■ Task directions
Swap "written like" for "formatted as" in the stretch of the material from the line containing "Call out volume in m³. Water meter, written like **0.048**" through the line containing "Out: **13.7** mm", leaving everything else unchanged. Return only those lines.

**** Dataset entries

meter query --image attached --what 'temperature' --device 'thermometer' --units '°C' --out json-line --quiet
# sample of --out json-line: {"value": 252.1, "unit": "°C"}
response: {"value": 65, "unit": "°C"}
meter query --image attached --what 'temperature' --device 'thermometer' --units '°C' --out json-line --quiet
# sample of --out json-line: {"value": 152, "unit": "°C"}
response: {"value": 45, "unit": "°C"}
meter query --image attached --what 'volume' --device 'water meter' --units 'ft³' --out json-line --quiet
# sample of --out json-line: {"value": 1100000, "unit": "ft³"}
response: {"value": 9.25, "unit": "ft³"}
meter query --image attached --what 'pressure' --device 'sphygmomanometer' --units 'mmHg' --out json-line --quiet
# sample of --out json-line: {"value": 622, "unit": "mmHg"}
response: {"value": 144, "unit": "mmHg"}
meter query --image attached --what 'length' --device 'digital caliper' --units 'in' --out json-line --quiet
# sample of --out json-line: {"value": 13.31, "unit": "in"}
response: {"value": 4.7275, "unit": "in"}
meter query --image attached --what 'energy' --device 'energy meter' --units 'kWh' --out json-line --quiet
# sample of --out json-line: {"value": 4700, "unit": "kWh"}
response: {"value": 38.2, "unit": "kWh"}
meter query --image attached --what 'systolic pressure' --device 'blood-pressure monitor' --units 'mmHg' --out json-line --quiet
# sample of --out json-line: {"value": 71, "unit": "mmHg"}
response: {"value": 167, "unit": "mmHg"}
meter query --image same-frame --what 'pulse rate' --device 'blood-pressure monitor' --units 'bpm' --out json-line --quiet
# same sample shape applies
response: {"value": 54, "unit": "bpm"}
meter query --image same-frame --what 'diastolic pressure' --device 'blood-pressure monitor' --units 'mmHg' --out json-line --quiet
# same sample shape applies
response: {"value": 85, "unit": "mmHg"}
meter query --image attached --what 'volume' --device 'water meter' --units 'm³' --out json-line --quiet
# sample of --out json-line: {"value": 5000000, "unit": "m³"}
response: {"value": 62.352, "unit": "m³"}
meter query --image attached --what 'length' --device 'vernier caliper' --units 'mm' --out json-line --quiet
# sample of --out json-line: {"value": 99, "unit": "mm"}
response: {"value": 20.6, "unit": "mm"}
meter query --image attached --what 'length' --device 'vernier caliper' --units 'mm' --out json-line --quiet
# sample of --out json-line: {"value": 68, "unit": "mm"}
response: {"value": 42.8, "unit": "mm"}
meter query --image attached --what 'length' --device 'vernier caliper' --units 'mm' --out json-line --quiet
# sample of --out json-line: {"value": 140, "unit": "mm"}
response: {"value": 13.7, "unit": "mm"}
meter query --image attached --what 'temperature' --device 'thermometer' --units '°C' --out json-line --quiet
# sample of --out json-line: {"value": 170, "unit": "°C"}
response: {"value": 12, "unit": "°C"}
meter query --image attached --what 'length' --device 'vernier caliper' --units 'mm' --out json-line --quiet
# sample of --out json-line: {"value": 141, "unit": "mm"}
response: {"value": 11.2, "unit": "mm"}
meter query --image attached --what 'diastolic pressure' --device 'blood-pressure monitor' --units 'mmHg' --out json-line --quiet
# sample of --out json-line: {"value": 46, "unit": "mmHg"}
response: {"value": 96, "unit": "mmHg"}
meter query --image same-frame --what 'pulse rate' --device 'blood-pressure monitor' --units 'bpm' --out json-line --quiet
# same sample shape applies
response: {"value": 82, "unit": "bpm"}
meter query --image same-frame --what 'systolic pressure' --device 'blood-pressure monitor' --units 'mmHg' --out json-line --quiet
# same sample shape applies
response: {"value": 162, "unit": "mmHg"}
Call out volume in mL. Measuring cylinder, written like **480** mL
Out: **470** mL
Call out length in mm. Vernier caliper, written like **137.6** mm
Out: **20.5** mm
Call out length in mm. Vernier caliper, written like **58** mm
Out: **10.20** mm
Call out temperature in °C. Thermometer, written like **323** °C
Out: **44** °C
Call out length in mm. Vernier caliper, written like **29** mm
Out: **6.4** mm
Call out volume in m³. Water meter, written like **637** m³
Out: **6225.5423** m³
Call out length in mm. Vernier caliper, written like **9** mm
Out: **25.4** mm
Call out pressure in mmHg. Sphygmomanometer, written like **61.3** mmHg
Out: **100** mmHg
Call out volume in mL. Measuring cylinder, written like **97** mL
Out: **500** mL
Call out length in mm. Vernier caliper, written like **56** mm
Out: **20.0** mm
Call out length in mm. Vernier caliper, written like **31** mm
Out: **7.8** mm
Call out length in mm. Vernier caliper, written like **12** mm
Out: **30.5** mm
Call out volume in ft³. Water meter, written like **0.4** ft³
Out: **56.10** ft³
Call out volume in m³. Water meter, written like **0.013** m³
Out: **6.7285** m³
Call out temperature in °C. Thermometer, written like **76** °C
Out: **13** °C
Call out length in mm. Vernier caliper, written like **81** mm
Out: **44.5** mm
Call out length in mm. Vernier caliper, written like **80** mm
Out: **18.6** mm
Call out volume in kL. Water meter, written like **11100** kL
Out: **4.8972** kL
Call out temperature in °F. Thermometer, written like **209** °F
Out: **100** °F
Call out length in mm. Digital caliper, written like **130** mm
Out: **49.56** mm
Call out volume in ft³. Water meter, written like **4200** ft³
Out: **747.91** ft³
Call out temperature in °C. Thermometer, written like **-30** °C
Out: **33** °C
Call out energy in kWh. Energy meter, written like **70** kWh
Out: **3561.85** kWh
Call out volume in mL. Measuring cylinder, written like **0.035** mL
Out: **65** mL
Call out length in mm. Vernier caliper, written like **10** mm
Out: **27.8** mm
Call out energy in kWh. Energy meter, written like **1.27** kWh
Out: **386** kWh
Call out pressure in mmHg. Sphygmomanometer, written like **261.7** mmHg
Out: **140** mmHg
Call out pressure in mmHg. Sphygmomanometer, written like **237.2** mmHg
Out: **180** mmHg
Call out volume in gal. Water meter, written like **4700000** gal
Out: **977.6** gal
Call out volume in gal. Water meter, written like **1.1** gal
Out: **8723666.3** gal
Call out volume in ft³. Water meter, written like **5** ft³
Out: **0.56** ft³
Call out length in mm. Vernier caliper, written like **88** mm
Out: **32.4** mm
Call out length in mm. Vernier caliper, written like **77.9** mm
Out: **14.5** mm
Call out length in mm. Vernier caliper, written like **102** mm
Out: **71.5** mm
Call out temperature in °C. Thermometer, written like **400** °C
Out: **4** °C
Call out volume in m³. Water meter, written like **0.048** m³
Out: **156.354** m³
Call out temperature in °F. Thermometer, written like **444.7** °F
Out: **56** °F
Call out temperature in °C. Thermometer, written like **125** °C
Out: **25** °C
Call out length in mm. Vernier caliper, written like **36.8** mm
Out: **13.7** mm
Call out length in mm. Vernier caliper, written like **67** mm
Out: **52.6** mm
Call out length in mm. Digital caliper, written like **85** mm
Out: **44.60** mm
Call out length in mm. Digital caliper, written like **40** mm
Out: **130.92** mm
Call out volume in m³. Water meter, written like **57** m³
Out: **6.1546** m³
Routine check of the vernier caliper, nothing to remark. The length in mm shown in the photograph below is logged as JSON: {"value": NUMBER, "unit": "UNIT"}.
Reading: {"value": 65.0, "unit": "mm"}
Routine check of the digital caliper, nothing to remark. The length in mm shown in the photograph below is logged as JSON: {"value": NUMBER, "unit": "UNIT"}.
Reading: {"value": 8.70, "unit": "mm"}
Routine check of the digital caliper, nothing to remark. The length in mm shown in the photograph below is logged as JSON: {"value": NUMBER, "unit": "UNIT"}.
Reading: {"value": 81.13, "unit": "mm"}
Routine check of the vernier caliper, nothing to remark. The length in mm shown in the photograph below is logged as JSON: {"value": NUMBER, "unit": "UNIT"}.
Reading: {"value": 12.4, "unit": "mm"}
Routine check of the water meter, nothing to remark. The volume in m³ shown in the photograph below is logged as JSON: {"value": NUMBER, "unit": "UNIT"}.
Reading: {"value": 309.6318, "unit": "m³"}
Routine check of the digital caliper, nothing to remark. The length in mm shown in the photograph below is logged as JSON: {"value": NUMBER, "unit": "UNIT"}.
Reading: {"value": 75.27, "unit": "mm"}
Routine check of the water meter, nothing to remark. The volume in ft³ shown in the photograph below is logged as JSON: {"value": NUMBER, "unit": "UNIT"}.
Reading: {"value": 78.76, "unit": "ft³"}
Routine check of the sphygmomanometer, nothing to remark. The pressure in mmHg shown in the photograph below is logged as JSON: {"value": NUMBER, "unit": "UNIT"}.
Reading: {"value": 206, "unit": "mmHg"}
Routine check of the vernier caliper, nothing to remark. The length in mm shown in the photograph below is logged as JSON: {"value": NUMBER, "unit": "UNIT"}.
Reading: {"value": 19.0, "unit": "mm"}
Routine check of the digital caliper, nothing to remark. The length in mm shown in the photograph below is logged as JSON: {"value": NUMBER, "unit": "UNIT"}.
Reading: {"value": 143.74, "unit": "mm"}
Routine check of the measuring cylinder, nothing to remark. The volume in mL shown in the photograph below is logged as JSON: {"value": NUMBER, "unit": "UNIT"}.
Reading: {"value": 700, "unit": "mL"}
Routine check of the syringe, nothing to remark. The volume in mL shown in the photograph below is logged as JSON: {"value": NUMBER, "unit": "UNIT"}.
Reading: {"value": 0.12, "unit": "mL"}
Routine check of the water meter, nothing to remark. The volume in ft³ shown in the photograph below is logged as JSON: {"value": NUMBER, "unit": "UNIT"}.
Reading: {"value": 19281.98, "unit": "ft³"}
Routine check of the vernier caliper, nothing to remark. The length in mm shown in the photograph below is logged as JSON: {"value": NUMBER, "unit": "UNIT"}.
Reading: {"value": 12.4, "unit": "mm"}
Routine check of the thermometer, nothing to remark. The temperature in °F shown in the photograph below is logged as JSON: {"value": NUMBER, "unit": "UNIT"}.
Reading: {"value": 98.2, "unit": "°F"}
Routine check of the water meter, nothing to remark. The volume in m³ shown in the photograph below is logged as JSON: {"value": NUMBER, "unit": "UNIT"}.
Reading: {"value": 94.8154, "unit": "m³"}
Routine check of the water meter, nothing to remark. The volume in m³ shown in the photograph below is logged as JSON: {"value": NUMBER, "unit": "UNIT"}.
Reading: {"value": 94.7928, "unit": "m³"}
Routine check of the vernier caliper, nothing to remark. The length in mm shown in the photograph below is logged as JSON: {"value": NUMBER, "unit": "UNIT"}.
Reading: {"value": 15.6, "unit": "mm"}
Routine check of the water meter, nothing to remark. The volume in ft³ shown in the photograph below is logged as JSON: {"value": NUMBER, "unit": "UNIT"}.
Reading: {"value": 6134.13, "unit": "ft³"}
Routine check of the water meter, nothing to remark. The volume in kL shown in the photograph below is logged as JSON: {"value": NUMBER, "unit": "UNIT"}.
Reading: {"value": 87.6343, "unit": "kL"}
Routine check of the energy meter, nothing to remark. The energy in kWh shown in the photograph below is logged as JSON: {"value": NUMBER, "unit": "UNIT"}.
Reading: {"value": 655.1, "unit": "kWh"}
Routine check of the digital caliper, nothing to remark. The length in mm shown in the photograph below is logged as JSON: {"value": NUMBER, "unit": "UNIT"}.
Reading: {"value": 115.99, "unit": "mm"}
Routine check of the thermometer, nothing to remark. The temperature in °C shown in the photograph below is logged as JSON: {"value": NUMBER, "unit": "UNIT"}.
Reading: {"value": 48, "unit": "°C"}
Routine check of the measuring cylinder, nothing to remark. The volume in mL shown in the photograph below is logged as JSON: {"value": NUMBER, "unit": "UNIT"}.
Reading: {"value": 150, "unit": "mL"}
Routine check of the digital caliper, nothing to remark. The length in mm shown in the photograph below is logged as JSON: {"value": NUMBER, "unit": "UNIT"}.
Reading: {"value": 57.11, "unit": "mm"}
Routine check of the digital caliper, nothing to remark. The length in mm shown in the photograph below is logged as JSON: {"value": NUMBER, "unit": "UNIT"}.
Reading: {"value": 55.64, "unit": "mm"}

********

■ Answer area
Call out volume in m³. Water meter, formatted as **0.048** m³
Out: **156.354** m³
Call out temperature in °F. Thermometer, formatted as **444.7** °F
Out: **56** °F
Call out temperature in °C. Thermometer, formatted as **125** °C
Out: **25** °C
Call out length in mm. Vernier caliper, formatted as **36.8** mm
Out: **13.7** mm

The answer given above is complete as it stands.